* [Task to complete]
When you restate the records, do so word for word and omit any picture they contain.

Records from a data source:
==============================

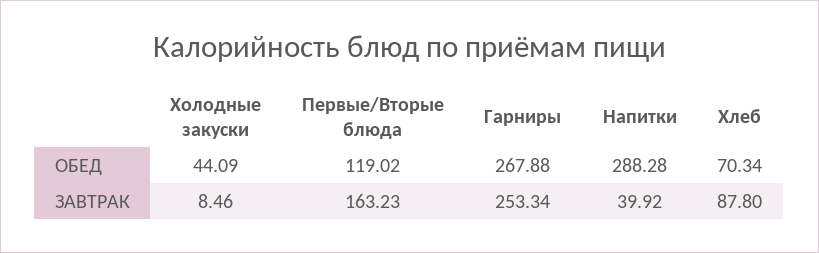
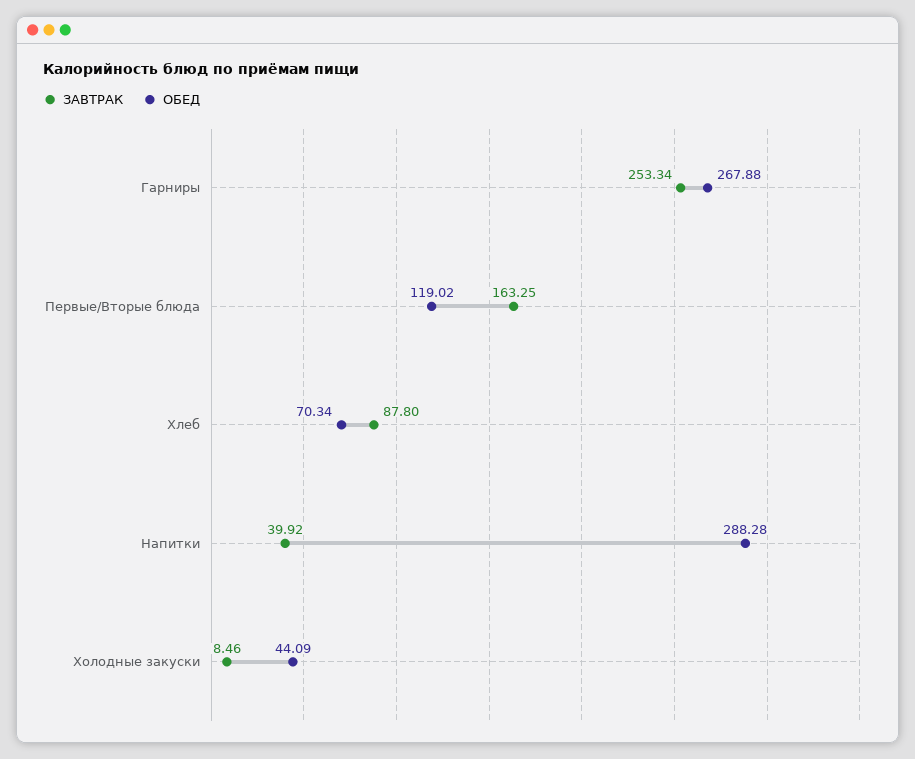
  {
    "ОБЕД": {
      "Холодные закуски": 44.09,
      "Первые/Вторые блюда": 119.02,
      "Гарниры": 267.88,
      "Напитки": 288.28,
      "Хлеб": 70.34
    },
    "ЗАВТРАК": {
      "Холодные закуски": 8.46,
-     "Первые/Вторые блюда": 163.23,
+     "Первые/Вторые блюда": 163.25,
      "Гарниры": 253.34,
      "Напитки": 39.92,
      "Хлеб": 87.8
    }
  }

==============================

* [Answer to this problem]
  {
    "ОБЕД": {
      "Холодные закуски": 44.09,
      "Первые/Вторые блюда": 119.02,
      "Гарниры": 267.88,
      "Напитки": 288.28,
      "Хлеб": 70.34
    },
    "ЗАВТРАК": {
      "Холодные закуски": 8.46,
-     "Первые/Вторые блюда": 163.23,
+     "Первые/Вторые блюда": 163.25,
      "Гарниры": 253.34,
      "Напитки": 39.92,
      "Хлеб": 87.8
    }
  }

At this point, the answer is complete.